Classify each byte by its high and low nibble, and the previous byte by its high nibble. Each indexes a constant table of error-bit flags. AND the three together; any non-zero lane broke a rule:

function check_special_cases(input: v128, prev1: v128): v128 {
  const b1h = i8x16.swizzle(BYTE_1_HIGH, shr4_u8(prev1));
  const b1l = i8x16.swizzle(BYTE_1_LOW,  v128.and(prev1, MASK_0x0F));
  const b2h = i8x16.swizzle(BYTE_2_HIGH, shr4_u8(input));
  return v128.and(v128.and(b1h, b1l), b2h);
}

A second cheap step catches wrong sequence lengths (a 3-byte lead needs two continuations, a 4-byte lead three) with a saturating subtraction. OR the error vectors across the whole input, then check once at the end. No per-byte branches.

Wasm SIMD is 128-bit only - SSE4 on x86, NEON on ARM, no AVX - so I ported westmere from simdutf, though it barely matters since validation is memory-bound long before it's ALU-bound.

Real text is mostly ASCII, and ASCII is valid UTF-8 by definition. So before any of the lookup work, ask one question of each 64-byte window: any byte ≥ 0x80? If not, there's nothing to check - skip it. That alone is why ASCII markup hits 58 GB/s.
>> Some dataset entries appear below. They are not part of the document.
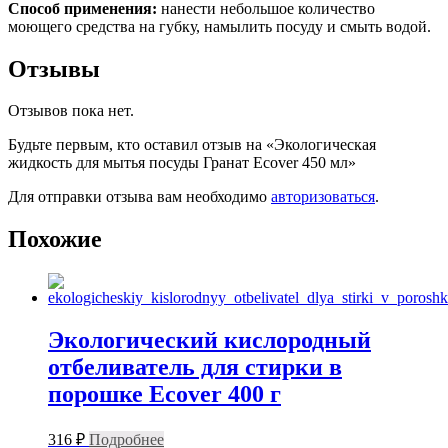
Способ применения:
нанести небольшое количество
моющего средства на губку, намылить посуду и смыть водой.
Отзывы
Отзывов пока нет.
Будьте первым, кто оставил отзыв на «Экологическая
жидкость для мытья посуды Гранат Ecover 450 мл»
Для отправки отзыва вам необходимо
авторизоваться
.
Похожие
Экологический кислородный
отбеливатель для стирки в
порошке Ecover 400 г
316
₽
Подробнее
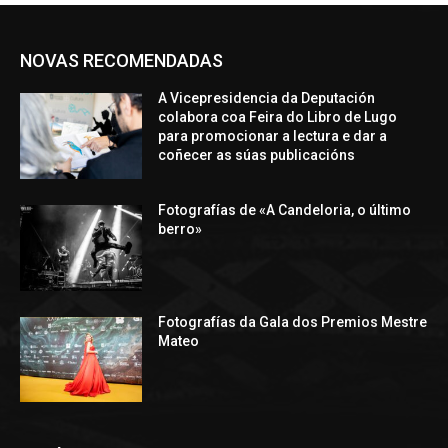
NOVAS RECOMENDADAS
A Vicepresidencia da Deputación
colabora coa Feira do Libro de Lugo
para promocionar a lectura e dar a
coñecer as súas publicacións
Fotografías de «A Candeloria, o último
berro»
Fotografías da Gala dos Premios Mestre
Mateo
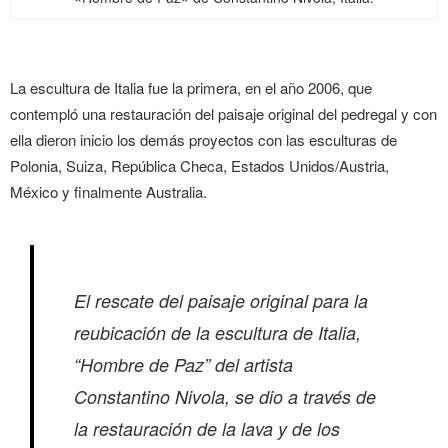
La escultura de Italia fue la primera, en el año 2006, que
contempló una restauración del paisaje original del pedregal y con
ella dieron inicio los demás proyectos con las esculturas de
Polonia, Suiza, República Checa, Estados Unidos/Austria,
México y finalmente Australia.
El rescate del paisaje original para la
reubicación de la escultura de Italia,
“Hombre de Paz”
del artista
Constantino Nivola, se dio a través de
la restauración de la lava y de los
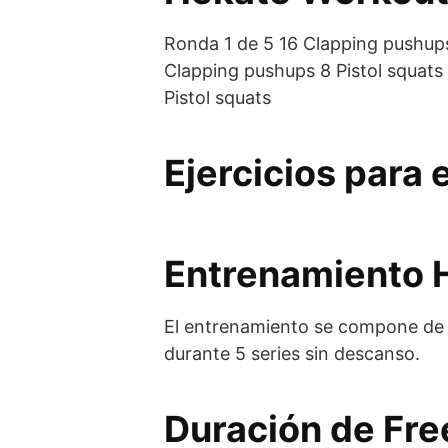
Ronda 1 de 5 16 Clapping pushups
Clapping pushups 8 Pistol squats
Pistol squats
Ejercicios para
Entrenamiento H
El entrenamiento se compone de 2 
durante 5 series sin descanso.
Duración de Fre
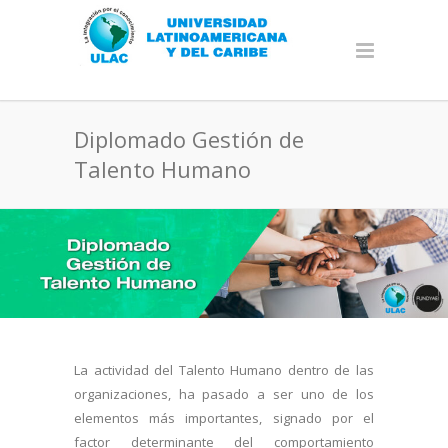
Diplomado Gestión de
Talento Humano
La actividad del Talento Humano dentro de las
organizaciones, ha pasado a ser uno de los
elementos más importantes, signado por el
factor determinante del comportamiento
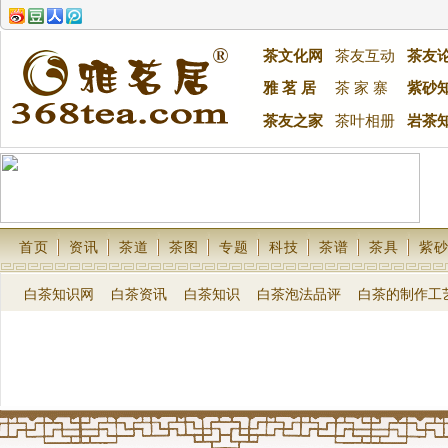
茶文化网
茶友互动
茶友
雅 茗 居
茶 家 寨
紫砂
茶友之家
茶叶相册
岩茶
首页
资讯
茶道
茶图
专题
科技
茶谱
茶具
紫
白茶知识网
白茶资讯
白茶知识
白茶泡法品评
白茶的制作工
One window is all-or-nothing, though: a single é makes 64 bytes "dirty" even if three of its four 16-byte chunks are still pure ASCII. So inside a dirty window I use i8x16.bitmask to find which chunks actually have high bits, and only run the lookup on those:

const d0 = i8x16.bitmask(b0) != 0; // any high bit in chunk 0?
const d1 = i8x16.bitmask(b1) != 0;
const d2 = i8x16.bitmask(b2) != 0;
const d3 = i8x16.bitmask(b3) != 0;

if (d0) error = check_chunk(b0, prevInput, error); // only the dirty chunks pay
if (d1) error = check_chunk(b1, b0, error);
if (d2) error = check_chunk(b2, b1, error);
if (d3) error = check_chunk(b3, b2, error);

On mostly-ASCII markup that recovered another 13–29%.

V8 / Apple Silicon, over simdutf's wikipedia_mars fixtures:

Payload	UTF8.validate
english.html	59.6 GB/s
french.html	24.6 GB/s
chinese.html	17.5 GB/s
russian.html	14.0 GB/s
emoji.txt	6.6 GB/s

The gradient is the algorithm showing through: the more multibyte the text, the fewer chunks take the free path. emoji.txt (all four-byte sequences) is the floor - and still several times faster than the scalar loop.

Full source is in assembly/utf/validate.ts.